» Problem statement
For this exercise, return exactly the lines of the material below that begin at the one with "thumb cmc: (236, 501)" and stop after the one with "pinky tip: (442, 474)".
[[ The data, beginning ]]
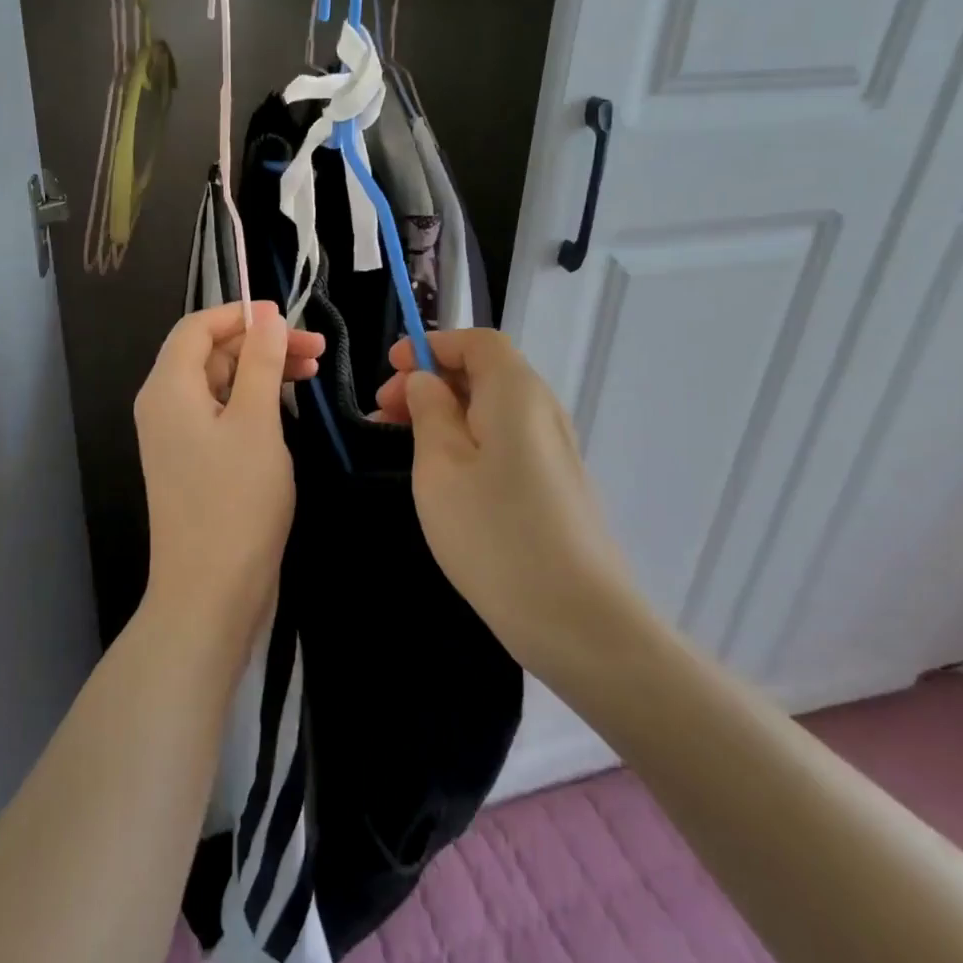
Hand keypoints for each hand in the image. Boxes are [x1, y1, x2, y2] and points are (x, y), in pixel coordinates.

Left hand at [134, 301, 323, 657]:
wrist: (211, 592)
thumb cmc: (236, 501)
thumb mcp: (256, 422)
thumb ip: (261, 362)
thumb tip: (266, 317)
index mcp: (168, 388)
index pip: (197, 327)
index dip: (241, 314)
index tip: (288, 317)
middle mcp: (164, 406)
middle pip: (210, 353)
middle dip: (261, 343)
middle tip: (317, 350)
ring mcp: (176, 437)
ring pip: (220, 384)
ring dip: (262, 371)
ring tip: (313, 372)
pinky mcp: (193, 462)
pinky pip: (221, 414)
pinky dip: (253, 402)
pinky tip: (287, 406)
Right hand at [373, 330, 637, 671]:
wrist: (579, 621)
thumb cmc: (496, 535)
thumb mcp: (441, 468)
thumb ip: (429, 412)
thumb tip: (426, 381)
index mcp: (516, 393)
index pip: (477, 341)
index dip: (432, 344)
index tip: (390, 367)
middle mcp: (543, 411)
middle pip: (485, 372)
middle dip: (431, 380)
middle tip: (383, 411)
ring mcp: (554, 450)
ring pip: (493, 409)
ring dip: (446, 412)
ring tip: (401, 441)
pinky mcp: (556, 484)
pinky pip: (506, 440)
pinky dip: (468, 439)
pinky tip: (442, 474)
[[ The data, end ]]
[[ The data, beginning ]]
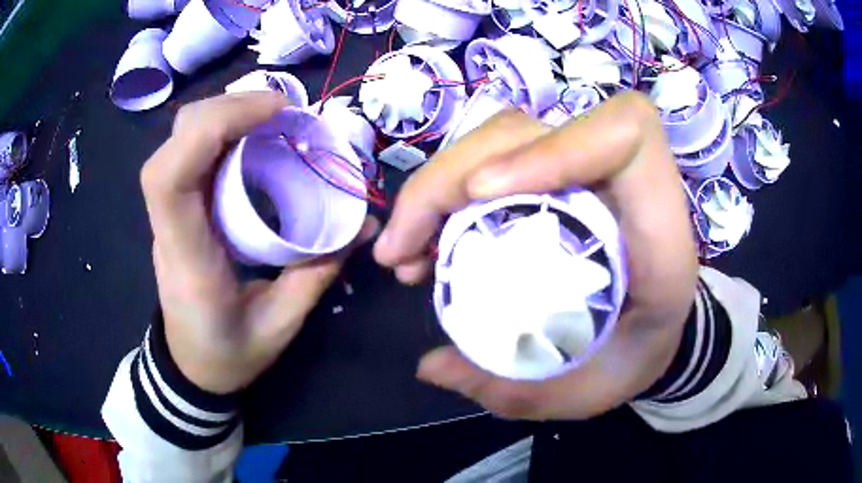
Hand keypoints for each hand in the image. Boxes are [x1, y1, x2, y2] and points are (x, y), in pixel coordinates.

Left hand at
[[ The data, end ]]
[[ The data, beginning ]]
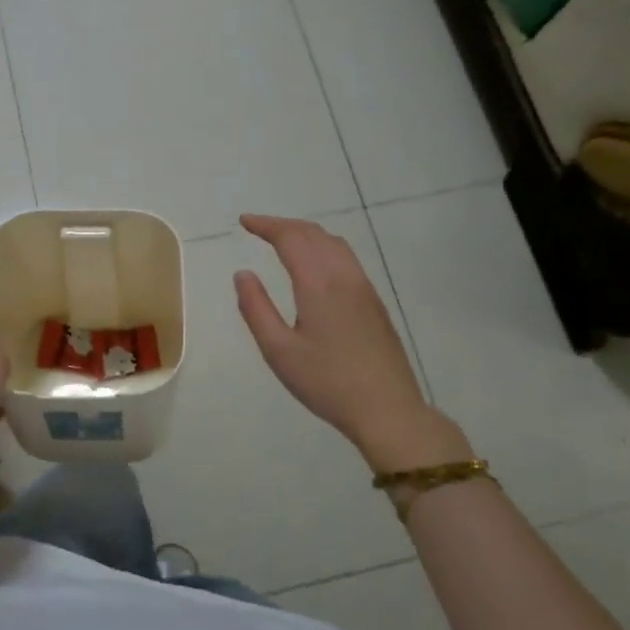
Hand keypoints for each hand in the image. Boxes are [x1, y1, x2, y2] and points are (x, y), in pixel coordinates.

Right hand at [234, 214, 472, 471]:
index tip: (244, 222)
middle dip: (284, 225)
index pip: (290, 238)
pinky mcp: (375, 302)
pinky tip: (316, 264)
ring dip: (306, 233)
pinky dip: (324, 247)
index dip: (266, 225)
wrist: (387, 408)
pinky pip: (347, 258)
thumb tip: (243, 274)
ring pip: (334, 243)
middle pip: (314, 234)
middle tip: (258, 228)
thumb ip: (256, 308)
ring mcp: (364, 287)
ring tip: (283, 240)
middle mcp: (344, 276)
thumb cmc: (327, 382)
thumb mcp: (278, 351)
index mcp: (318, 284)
[[ The data, end ]]
» Worked solution
thumb cmc: (236, 501)
thumb mcp: (256, 422)
thumb ip: (261, 362)
thumb tip: (266, 317)
index mcp: (168, 388)
index pip: (197, 327)
index dip: (241, 314)
index tip: (288, 317)
middle mcp: (164, 406)
middle pip: (210, 353)
middle dip: (261, 343)
middle tip: (317, 350)
ring mcp: (176, 437)
ring pip: (220, 384)
ring dip: (262, 371)
ring tip: (313, 372)
pinky mcp: (193, 462)
pinky pip: (221, 414)
pinky dip: (253, 402)
pinky tip: (287, 406)
Right hand at [373, 330, 637, 671]:
wrist: (579, 621)
thumb cmc: (496, 535)
thumb mcp: (441, 468)
thumb ip: (429, 412)
thumb tip: (426, 381)
index mcp: (516, 393)
index pip: (477, 341)
index dip: (432, 344)
index tip: (390, 367)
middle mcp: (543, 411)
middle pip: (485, 372)
middle dip: (431, 380)
middle tip: (383, 411)
ring mcp: (554, 450)
ring pip: (493, 409)
ring dip: (446, 412)
ring tip: (401, 441)
pinky mcp: (556, 484)
pinky pip: (506, 440)
pinky dip: (468, 439)
pinky tip: (442, 474)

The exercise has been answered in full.